Nasze Kresy w konkursie Blog Roku 2009

Napisane przez Anonimowy w

Konkursy nam się posypały na samym początku roku Pańskiego 2010. Zgłosiłam Nasze Kresy do konkursu na Blog Roku 2009, który jest organizowany przez portal dziennikarstwa obywatelskiego Wiadomości24.pl. Głosowanie rusza 4 lutego.
Jak głosować? Nie wysyłamy smsów i nie dzwonimy. Głosowanie jest całkowicie darmowe i odbywa się poprzez kliknięcie w odpowiedni link lub posłużenie się specjalnym formularzem (szczegóły wkrótce). Taka metoda głosowania jest szczególnie ważna w przypadku Naszych Kresów, bo jak wiemy, nasze Rodziny rozbiegły się po całym świecie od Australii, przez RPA po Kanadę. Kliknąć w link może każdy, bez względu na to, a jakim miejscu kuli ziemskiej się znajduje. Wystarczy mieć dostęp do Internetu.
Nagrody w konkursie są naprawdę atrakcyjne: laptopy i smartfony. Zastanawiam się, jak podzielimy ten laptop między tylu autorów notek na Naszych Kresach. Chyba będziemy go sobie pożyczać :-) Martwić będziemy się później. Na razie ogłaszam zwieranie szeregów i pospolite ruszenie. 4 lutego już niedługo. Proszę śledzić notki na blogu i trzymać klawiaturę w pogotowiu, damy znać.

Ocena artykułu:
This entry was posted on 20 stycznia 2010 at środa, stycznia 20, 2010 and is filed under . You can follow any responses to this entry through the comments feed .

2 komentarze

FANTASTYCZNY BLOG ....
będę na ten blog głosowała, ja też startuję w tym konkursie ... moja rodzina, ze strony Mamusi pochodzi z Kresów , konkretnie ze Złoczowa ... czytam tu historie Huty Pieniackiej, moja Ciocia była nauczycielką w Hucie Pieniackiej, albo Hucie Werhobuckiej, tego dokładnie nie pamiętam, bo Ciocia (babcia) dawno temu zmarła ... opisałam Jej historię na swoim blogu, zamieściłam też zdjęcia z dawnych czasów ... jeżeli ktoś z rodziny osób dawniej mieszkających w Hucie Pieniackiej może sobie przypomnieć coś o młodej nauczycielce byłoby to dla wspaniałe ... nazywała się Zofia Lew z domu Zielińska ...
------------
z kolei ze stronu mojego Tatusia to Jego brat był księdzem na Wołyniu, był proboszczem w KatedrzeŁ Łuckiej ... to on przewoził do Polski obraz Matki Boskiej Latyczowskiej ... o Nim też napisałam u siebie ...
Zapraszam Kresowiaków na mój blog ...
adres:
violka-historie.blog.onet.pl

będzie mi bardzo, bardzo miło jeśli chociaż jedna osoba przywędruje ...

26 stycznia 2010 13:21

Popieram takie blogi.
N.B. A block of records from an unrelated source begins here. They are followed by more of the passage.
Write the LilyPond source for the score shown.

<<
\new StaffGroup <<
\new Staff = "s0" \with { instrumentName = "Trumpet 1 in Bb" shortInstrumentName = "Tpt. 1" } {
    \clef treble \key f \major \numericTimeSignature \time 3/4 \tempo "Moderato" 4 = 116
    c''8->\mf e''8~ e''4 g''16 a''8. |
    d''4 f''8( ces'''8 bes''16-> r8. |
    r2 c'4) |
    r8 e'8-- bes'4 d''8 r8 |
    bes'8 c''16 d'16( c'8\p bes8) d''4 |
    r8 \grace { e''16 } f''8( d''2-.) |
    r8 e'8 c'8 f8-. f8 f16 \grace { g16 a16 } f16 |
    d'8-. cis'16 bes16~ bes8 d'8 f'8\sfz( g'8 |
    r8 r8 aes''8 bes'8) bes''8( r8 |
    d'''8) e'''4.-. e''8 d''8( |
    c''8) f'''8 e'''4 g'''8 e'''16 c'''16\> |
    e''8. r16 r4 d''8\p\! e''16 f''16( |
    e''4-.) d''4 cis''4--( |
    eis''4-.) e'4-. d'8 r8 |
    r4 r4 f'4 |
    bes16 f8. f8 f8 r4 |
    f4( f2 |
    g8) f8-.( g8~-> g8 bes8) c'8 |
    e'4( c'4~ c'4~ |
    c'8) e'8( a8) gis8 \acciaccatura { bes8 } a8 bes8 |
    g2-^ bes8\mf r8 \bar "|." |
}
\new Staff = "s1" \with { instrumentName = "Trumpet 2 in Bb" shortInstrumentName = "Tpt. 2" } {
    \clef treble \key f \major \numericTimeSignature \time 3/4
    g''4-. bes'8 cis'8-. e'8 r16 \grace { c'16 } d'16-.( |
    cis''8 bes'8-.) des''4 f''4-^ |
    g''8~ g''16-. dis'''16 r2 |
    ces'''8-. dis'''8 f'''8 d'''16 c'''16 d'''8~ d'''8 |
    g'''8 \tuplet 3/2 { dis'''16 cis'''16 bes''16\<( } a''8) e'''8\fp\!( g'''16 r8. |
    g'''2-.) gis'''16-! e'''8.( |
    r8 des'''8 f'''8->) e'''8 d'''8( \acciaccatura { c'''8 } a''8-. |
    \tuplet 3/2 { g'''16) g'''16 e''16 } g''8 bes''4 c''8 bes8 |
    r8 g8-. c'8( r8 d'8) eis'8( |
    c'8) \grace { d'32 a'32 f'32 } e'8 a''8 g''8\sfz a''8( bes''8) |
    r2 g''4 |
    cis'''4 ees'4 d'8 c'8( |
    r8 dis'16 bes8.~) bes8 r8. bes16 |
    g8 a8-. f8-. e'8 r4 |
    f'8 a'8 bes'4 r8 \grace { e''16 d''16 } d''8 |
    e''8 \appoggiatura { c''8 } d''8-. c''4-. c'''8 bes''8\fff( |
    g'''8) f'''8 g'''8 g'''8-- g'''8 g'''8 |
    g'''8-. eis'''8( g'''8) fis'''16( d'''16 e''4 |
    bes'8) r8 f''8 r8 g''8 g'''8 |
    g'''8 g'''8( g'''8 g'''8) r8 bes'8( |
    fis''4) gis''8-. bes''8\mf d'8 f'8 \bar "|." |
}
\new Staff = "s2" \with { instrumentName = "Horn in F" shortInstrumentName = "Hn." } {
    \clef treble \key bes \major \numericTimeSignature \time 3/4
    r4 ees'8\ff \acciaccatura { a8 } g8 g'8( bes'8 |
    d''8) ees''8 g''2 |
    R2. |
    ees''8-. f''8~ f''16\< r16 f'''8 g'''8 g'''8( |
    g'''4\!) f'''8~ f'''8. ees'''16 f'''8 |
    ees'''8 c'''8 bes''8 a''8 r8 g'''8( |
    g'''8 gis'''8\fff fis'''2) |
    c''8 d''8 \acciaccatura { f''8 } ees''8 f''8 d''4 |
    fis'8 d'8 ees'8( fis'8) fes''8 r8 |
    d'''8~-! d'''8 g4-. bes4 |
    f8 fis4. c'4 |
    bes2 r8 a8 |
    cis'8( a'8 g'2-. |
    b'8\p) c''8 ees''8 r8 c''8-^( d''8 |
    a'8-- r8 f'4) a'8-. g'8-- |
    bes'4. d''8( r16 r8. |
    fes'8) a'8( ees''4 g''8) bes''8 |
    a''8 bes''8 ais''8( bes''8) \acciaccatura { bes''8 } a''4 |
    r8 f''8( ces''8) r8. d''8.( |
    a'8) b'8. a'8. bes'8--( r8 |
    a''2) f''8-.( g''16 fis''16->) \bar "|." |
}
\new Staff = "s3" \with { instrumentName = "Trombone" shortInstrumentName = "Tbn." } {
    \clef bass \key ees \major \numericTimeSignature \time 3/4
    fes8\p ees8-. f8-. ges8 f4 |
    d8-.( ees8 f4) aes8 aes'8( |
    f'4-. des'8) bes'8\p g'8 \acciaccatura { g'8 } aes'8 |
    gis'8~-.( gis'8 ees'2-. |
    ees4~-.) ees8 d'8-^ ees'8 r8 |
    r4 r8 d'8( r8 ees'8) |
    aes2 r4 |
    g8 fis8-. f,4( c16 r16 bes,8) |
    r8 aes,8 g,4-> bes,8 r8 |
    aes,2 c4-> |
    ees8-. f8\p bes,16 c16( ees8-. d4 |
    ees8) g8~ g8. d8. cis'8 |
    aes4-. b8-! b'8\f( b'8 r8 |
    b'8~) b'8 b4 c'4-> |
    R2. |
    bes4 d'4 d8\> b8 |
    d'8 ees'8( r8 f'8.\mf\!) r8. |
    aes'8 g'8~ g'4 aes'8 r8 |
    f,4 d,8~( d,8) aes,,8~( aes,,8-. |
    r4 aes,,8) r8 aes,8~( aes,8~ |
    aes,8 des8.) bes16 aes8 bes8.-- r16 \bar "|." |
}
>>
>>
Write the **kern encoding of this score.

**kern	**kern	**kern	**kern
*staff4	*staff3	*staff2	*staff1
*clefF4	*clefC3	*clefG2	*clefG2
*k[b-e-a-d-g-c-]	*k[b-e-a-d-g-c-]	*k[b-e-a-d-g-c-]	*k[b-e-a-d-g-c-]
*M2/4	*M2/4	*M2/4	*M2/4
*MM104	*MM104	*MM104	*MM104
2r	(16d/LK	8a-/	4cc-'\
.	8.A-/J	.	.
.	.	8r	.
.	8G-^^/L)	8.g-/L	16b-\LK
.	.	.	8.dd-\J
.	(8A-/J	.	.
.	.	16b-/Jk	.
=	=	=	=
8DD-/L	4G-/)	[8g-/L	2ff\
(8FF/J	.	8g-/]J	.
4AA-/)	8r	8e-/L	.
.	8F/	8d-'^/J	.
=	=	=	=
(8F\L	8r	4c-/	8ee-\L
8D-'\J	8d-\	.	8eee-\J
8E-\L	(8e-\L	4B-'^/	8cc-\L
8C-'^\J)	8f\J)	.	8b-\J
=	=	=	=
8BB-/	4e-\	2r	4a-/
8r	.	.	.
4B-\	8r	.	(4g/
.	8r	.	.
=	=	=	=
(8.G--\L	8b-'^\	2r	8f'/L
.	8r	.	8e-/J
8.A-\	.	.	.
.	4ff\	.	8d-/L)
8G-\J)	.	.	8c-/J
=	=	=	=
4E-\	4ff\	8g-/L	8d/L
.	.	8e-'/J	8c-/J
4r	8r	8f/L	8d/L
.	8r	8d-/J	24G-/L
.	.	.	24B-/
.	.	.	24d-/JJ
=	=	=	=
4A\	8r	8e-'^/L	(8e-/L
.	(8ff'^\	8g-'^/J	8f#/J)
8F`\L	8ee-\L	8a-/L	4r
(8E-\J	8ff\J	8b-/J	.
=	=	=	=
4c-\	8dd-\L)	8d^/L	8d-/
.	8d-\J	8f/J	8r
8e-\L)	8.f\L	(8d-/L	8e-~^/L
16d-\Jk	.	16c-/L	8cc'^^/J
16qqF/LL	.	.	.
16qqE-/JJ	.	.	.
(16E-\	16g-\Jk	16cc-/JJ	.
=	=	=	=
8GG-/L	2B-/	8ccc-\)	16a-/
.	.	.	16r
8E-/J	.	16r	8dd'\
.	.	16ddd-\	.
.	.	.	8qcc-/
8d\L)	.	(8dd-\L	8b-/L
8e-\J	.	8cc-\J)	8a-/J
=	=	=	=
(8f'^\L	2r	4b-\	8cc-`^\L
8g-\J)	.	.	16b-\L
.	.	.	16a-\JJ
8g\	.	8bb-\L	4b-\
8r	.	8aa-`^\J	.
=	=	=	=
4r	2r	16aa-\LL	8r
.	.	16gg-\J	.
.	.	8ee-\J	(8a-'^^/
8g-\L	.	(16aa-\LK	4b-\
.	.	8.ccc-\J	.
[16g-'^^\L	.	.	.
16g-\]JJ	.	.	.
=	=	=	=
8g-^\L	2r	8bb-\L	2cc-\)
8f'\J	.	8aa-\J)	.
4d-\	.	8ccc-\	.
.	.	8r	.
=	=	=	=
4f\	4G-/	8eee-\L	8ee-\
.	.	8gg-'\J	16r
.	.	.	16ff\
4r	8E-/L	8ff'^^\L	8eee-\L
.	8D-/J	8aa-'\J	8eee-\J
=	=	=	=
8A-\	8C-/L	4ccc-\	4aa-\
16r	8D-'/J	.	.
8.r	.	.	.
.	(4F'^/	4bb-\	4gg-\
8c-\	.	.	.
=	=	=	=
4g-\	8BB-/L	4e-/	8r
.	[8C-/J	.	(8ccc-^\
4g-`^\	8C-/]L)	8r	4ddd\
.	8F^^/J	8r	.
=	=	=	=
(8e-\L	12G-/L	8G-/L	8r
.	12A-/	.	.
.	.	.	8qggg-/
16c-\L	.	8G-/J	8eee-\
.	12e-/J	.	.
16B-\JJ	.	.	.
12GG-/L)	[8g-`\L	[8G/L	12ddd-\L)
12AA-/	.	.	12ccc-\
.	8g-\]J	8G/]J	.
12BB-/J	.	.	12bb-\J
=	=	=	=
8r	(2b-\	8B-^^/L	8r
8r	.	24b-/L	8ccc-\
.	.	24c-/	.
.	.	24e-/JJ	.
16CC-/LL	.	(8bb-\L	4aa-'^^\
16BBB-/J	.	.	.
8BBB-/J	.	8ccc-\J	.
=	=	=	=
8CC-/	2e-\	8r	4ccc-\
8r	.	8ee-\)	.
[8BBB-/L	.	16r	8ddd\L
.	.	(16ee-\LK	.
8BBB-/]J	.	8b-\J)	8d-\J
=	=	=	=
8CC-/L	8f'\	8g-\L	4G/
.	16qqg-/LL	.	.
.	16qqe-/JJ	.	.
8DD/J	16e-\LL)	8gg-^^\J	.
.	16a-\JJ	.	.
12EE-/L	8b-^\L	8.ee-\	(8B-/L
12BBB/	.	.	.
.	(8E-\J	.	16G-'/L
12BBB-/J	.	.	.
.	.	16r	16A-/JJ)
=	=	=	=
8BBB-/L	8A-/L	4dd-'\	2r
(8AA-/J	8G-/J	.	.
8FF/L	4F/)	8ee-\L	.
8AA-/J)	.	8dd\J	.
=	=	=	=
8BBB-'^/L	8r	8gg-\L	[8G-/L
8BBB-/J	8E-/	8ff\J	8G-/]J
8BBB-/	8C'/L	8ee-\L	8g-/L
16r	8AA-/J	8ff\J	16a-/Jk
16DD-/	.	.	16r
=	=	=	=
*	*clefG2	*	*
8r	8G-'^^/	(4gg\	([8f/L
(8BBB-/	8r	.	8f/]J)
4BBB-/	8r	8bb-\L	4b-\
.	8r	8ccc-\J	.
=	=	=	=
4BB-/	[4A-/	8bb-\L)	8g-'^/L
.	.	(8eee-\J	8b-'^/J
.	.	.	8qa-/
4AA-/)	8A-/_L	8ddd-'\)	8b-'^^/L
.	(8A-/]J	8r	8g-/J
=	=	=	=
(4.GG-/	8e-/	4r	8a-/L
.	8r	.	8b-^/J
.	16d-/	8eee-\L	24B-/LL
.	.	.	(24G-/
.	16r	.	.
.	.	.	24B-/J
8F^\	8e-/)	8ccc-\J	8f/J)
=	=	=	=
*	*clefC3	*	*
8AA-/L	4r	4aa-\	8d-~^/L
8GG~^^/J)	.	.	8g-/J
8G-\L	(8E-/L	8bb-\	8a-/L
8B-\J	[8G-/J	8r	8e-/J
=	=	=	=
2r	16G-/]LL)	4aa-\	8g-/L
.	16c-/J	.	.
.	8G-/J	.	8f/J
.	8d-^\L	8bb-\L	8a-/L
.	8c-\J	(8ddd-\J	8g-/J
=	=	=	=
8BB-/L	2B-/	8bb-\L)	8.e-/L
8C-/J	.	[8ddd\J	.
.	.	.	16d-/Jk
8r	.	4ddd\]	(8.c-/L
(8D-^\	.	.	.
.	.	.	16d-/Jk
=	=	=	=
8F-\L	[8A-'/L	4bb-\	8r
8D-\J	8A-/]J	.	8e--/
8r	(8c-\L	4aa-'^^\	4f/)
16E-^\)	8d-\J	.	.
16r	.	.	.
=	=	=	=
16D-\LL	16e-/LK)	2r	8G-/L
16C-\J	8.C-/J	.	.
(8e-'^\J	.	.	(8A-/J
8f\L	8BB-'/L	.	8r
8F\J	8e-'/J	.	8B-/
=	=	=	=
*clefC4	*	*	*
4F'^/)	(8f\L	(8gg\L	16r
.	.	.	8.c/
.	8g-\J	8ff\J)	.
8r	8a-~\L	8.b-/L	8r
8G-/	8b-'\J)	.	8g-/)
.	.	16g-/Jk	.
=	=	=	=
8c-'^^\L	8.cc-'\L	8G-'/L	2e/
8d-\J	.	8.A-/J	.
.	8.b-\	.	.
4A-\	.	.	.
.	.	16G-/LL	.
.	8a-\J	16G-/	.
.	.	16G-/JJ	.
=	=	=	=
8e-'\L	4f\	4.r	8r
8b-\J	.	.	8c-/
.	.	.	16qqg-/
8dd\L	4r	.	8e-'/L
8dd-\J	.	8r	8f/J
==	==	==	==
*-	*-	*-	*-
Przepiękna a zarazem tragiczna historia losów rodziny Chałupów. Znam niektóre losy osób przedstawionych w pamiętniku z opowiadań mojej Mamy. Urodziła się w Nowosielicach w 1932r. Jest również na zdjęciu jako "mała Wilhelmina" Jej Mamą była Paulina Strecker, która tak tragicznie zginęła.